PROBLEM 1: In the essay about getting older, how old does the writer say they are in "Covid years"?
PROBLEM 2: Carry on the essay about getting older from its last sentence.

Maybe Getting Older Doesn’t Have to be So Spooky

Down bad for Fiona Goode; FX Network

It’s that time of year again. I feel like these days I blink and I’m once again blowing out the candles on a cupcake and asking my friends to take one really good picture of me in my special little outfit so I can post it to Instagram and prove to everyone that I’m still cooler and hotter than ever.

Each year around the sun, I find my relationship with my birthday grows more complicated. When I was little, I cherished my spring birthdays. My birthday meant that summer was just around the corner and things were changing for the better. In my late teens and early twenties, my birthdays were blurry and vodka-soaked. And then Covid happened, and just like that, my twenties screeched to a halt and stayed there for two years. Despite life on Earth coming to a virtual standstill, we still maintained our orbit in the universe, and time continued ticking.

By now the world has moved on, but I’m still here. “It’s not fair,” I whine to my girlfriends during yet another rant about Covid aging. Twenty-seven but twenty-five in Covid years. None of us can believe it. “We’ve been robbed!” my best friend echoes. We sulk together, living in the in-between. Better than before, but not yet our best.

GIVEN RECORDS:

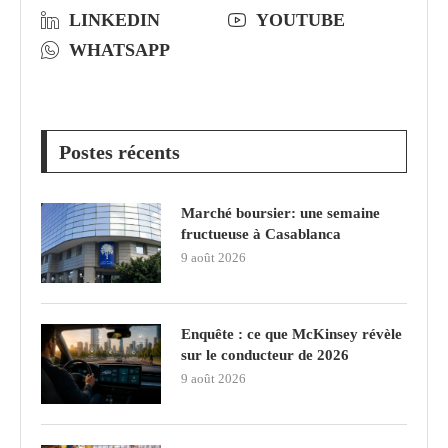
LINKEDIN
YOUTUBE
WHATSAPP
Postes récents
Marché boursier: une semaine
fructueuse à Casablanca
9 août 2026
Enquête : ce que McKinsey révèle
sur le conducteur de 2026
9 août 2026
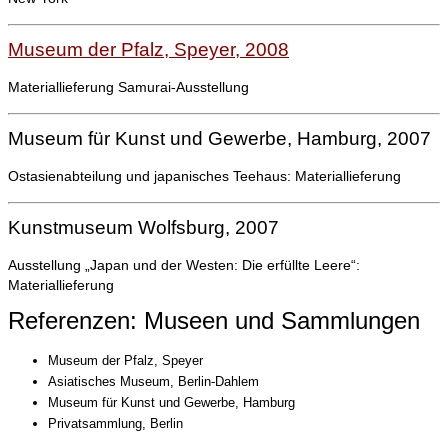
Museum der Pfalz, Speyer, 2008
Materiallieferung Samurai-Ausstellung
Museum für Kunst und Gewerbe, Hamburg, 2007
Ostasienabteilung und japanisches Teehaus: Materiallieferung
Kunstmuseum Wolfsburg, 2007
Ausstellung „Japan und der Westen: Die erfüllte Leere“:
Materiallieferung
Referenzen: Museen und Sammlungen
Museum der Pfalz, Speyer
Asiatisches Museum, Berlin-Dahlem
Museum für Kunst und Gewerbe, Hamburg
Privatsammlung, Berlin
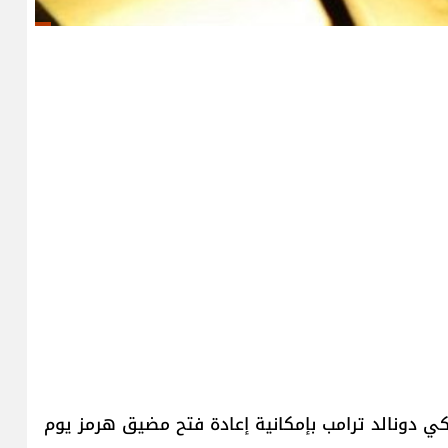
 ​دونالد ترامب​ بإمكانية إعادة فتح مضيق هرمز يوم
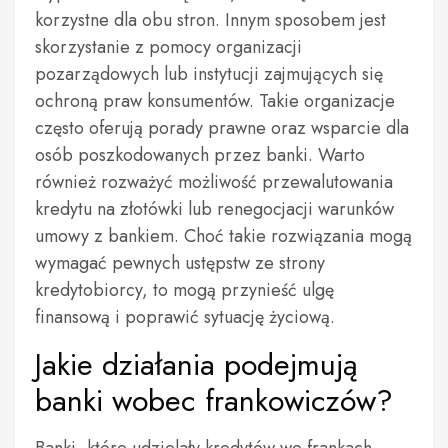
korzystne dla obu stron. Innym sposobem jest
skorzystanie z pomocy organizacji
pozarządowych lub instytucji zajmujących się
ochroną praw konsumentów. Takie organizacje
często oferują porady prawne oraz wsparcie dla
osób poszkodowanych przez banki. Warto
również rozważyć możliwość przewalutowania
kredytu na złotówki lub renegocjacji warunków
umowy z bankiem. Choć takie rozwiązania mogą
wymagać pewnych ustępstw ze strony
kredytobiorcy, to mogą przynieść ulgę
finansową i poprawić sytuację życiową.
Jakie działania podejmują
banki wobec frankowiczów?
Banki, które udzielały kredytów we frankach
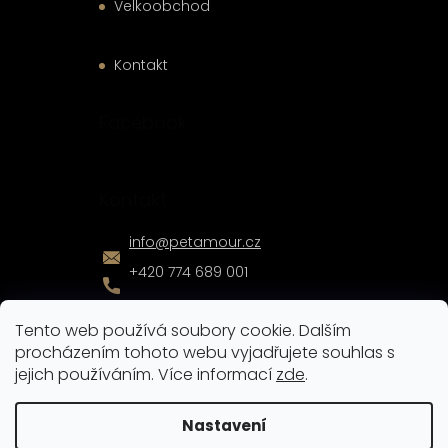
Velkoobchod
Kontakt
Facebook
Kontakt
info
@
petamour.cz
+420 774 689 001
Tento web používá soubory cookie. Dalším
procházením tohoto webu vyjadřujete souhlas s
jejich používáním. Více informací
zde
.
Vytvořil
Shoptet
|
Nakódoval
eshopGuru
Nastavení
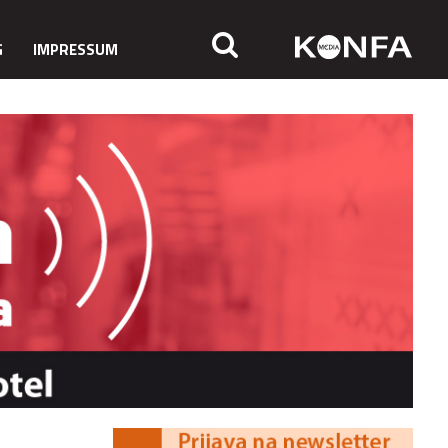
G
IMPRESSUM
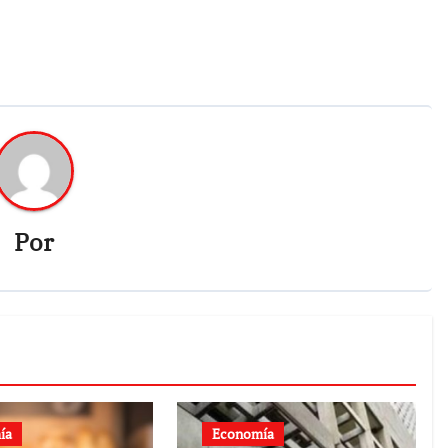
Por
ía
Economía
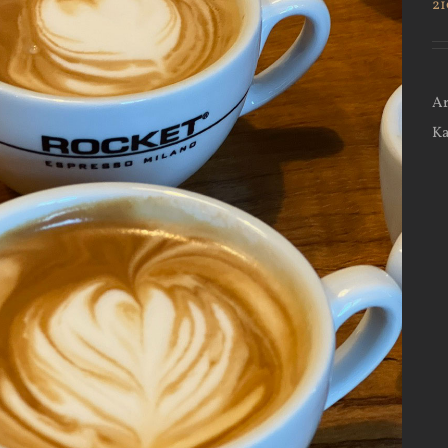
21
Ar
Ka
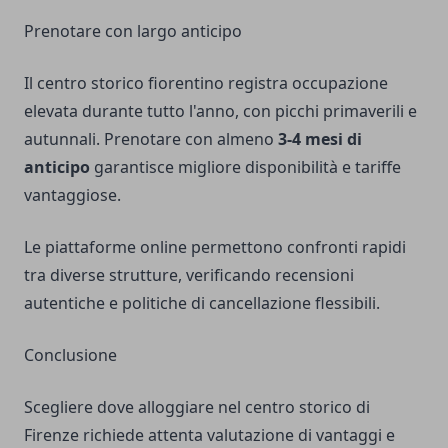
Prenotare con largo anticipo
Il centro storico fiorentino registra occupazione
elevata durante tutto l'anno, con picchi primaverili e
autunnali. Prenotare con almeno
3-4 mesi di
anticipo
garantisce migliore disponibilità e tariffe
vantaggiose.
Le piattaforme online permettono confronti rapidi
tra diverse strutture, verificando recensioni
autentiche e politiche di cancellazione flessibili.
Conclusione
Scegliere dove alloggiare nel centro storico di
Firenze richiede attenta valutazione di vantaggi e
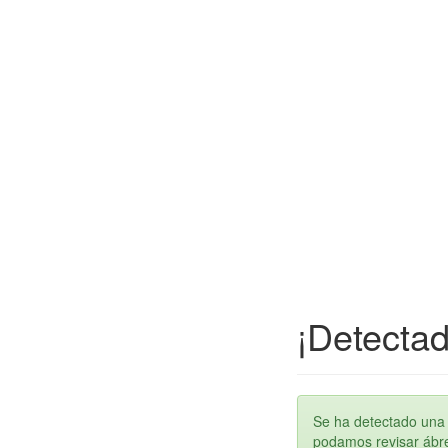
¡Detectad
Se ha detectado una 
podamos revisar ábren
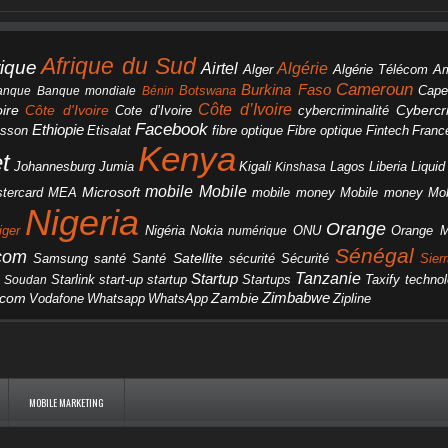
Afrique du Sud
rique
Algérie
Airtel
Alger
Algérie Télécom
A
Cameroun
Burkina Faso
Botswana
anque
Banque mondiale
Bénin
Cape
Côte d’Ivoire
Côte d'Ivoire
ire
cybercriminalité
Cybercri
Cote d’Ivoire
Facebook
Ethiopie
csson
Etisalat
fibre optique
Fibre optique
Fintech
Franc
Kenya
et
Johannesburg
Jumia
Lagos
Liberia
Liqui
Kigali
Kinshasa
mobile
Mobile
Microsoft
tercard
Mobile money
Mo
MEA
mobile money
Nigeria
Orange
Orange 
iger
Nigéria
Nokia
numérique
ONU
Sénégal
icom
Samsung
santé
Satellite
Santé
sécurité
Sécurité
Sier
Tanzanie
Startup
Starlink
start-up
startup
technol
Soudan
Startups
Taxify
Zimbabwe
acom
Vodafone
WhatsApp
Zambie
Whatsapp
Zipline
MOBILE MARKETING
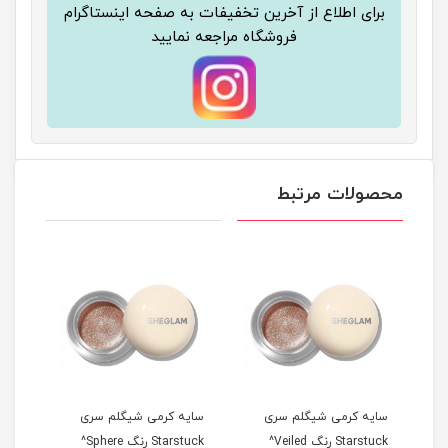
برای اطلاع از آخرین تخفیفات به صفحه اینستاگرام
فروشگاه مراجعه نمایید
محصولات مرتبط
سایه کرمی شیگلم سری
سایه کرمی شیگلم سری
سایه
Starstuck رنگ Veiled^
Starstuck رنگ Sphere^
tarstuck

TASK ANSWER 1: Twenty-five.

TASK ANSWER 2:
It’s no secret that our obsession with anti-aging is rubbing off on little girls and warping their very malleable brains. We are now in an era where little girls are ransacking Sephora to buy more ingredients to fuel their skincare routines. They mimic the big girls they see on their TikTok feeds who drizzle $70 serums on their faces before bed and apply retinoids religiously. It’s easy for us to judge their mothers standing in line at the Sephora checkout, beholden to the whims of their little princesses. But we should remember that they too are likely victims of the anti-aging epidemic. By now, they are probably no stranger to lasers and needles. “Beauty is pain.” A lesson they learned from their mothers, who learned it from their mothers, who learned it from their mothers.

My weariness of growing older is more than skin-deep. It’s still a concern, though, as I scrunch my face in the bathroom mirror worried about hormonal acne and, now, wrinkles. I’m sure I’ll faint the day I discover my first gray hair.

The complications of this age are aplenty as I watch friends get promoted, engaged, and start their own businesses. I dread opening LinkedIn sometimes. Or Facebook. Last engagement season (September - December) my girlfriends counted 31 engagements among our sorority sisters, high school peers, and other mutual friends. Brutal. But I suppose it’s not love or #girlbossing that I’m after so much as clarity and stability.

I was talking to another friend about aging, and he said something that stuck with me: “I mean, do we really want to be twenty-two again?”

No. (See above)

Despite entering into an era of adulthood that forbids calling my mother crying whenever I have an unexpected expense like a broken car part or a medical bill, I am very much happy to have exited my early twenties. I no longer yearn to press the ‘panic’ button with every breakup, career failure, or really bad hangover. I’ve actually gotten good at avoiding really bad hangovers these days, as I have mastered the art of an Irish exit before we make it to the 12 am tequila shots. I no longer cyberstalk my exes. Or really anyone beyond the occasional internet crush. Pierce Abernathy. I no longer fill my life with temporary friendships. It’s been a quality-over-quantity era filled with deep love and deep laughs.

Maybe it isn’t aging so much as evolving.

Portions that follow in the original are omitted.